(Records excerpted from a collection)

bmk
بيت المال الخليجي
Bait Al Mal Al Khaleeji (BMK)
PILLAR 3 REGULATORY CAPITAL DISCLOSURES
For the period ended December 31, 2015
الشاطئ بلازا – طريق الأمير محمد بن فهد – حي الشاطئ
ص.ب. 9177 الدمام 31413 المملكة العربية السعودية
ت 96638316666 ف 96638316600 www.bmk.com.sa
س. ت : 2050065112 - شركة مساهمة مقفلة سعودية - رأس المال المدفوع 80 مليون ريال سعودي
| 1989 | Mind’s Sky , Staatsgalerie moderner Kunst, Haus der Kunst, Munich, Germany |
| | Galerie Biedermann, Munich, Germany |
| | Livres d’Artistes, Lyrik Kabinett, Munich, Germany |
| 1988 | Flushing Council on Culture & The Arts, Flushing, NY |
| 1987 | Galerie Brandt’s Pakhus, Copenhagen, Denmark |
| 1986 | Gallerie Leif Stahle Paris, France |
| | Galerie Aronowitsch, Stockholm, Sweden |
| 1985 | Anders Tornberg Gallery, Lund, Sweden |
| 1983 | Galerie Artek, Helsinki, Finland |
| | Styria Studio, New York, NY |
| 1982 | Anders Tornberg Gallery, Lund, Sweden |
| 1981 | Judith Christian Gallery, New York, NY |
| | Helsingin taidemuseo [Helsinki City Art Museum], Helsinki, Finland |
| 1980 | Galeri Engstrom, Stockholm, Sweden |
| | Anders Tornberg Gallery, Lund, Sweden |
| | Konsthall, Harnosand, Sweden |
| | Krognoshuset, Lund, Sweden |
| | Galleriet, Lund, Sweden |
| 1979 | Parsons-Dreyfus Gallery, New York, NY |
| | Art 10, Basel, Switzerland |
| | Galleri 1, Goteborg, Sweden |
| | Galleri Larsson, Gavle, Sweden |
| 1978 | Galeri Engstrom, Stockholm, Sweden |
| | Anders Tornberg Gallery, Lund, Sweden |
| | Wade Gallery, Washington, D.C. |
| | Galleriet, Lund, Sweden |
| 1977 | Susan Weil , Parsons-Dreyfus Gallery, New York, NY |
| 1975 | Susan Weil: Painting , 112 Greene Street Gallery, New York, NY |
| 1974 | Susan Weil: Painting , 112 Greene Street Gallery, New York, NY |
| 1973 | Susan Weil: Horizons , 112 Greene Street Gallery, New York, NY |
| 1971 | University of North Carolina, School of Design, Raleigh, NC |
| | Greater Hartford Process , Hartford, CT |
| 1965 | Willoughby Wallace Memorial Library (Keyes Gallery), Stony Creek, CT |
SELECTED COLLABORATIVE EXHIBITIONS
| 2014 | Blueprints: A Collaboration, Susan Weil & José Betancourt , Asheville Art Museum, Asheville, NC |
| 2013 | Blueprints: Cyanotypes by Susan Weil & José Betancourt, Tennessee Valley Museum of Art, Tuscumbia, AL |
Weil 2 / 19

PROBLEM DESCRIPTION:
Copy exactly the lines from the one containing "Krognoshuset, Lund, Sweden |" through the last line of the records, both included, and nothing else.

TASK ANSWER:
| | Krognoshuset, Lund, Sweden |
| | Galleriet, Lund, Sweden |
| 1979 | Parsons-Dreyfus Gallery, New York, NY |
| | Art 10, Basel, Switzerland |
| | Galleri 1, Goteborg, Sweden |
| | Galleri Larsson, Gavle, Sweden |
| 1978 | Galeri Engstrom, Stockholm, Sweden |
| | Anders Tornberg Gallery, Lund, Sweden |
| | Wade Gallery, Washington, D.C. |
| | Galleriet, Lund, Sweden |
| 1977 | Susan Weil , Parsons-Dreyfus Gallery, New York, NY |
| 1975 | Susan Weil: Painting , 112 Greene Street Gallery, New York, NY |
| 1974 | Susan Weil: Painting , 112 Greene Street Gallery, New York, NY |
| 1973 | Susan Weil: Horizons , 112 Greene Street Gallery, New York, NY |
| 1971 | University of North Carolina, School of Design, Raleigh, NC |
| | Greater Hartford Process , Hartford, CT |
| 1965 | Willoughby Wallace Memorial Library (Keyes Gallery), Stony Creek, CT |
SELECTED COLLABORATIVE EXHIBITIONS
| 2014 | Blueprints: A Collaboration, Susan Weil & José Betancourt , Asheville Art Museum, Asheville, NC |
| 2013 | Blueprints: Cyanotypes by Susan Weil & José Betancourt, Tennessee Valley Museum of Art, Tuscumbia, AL |
Weil 2 / 19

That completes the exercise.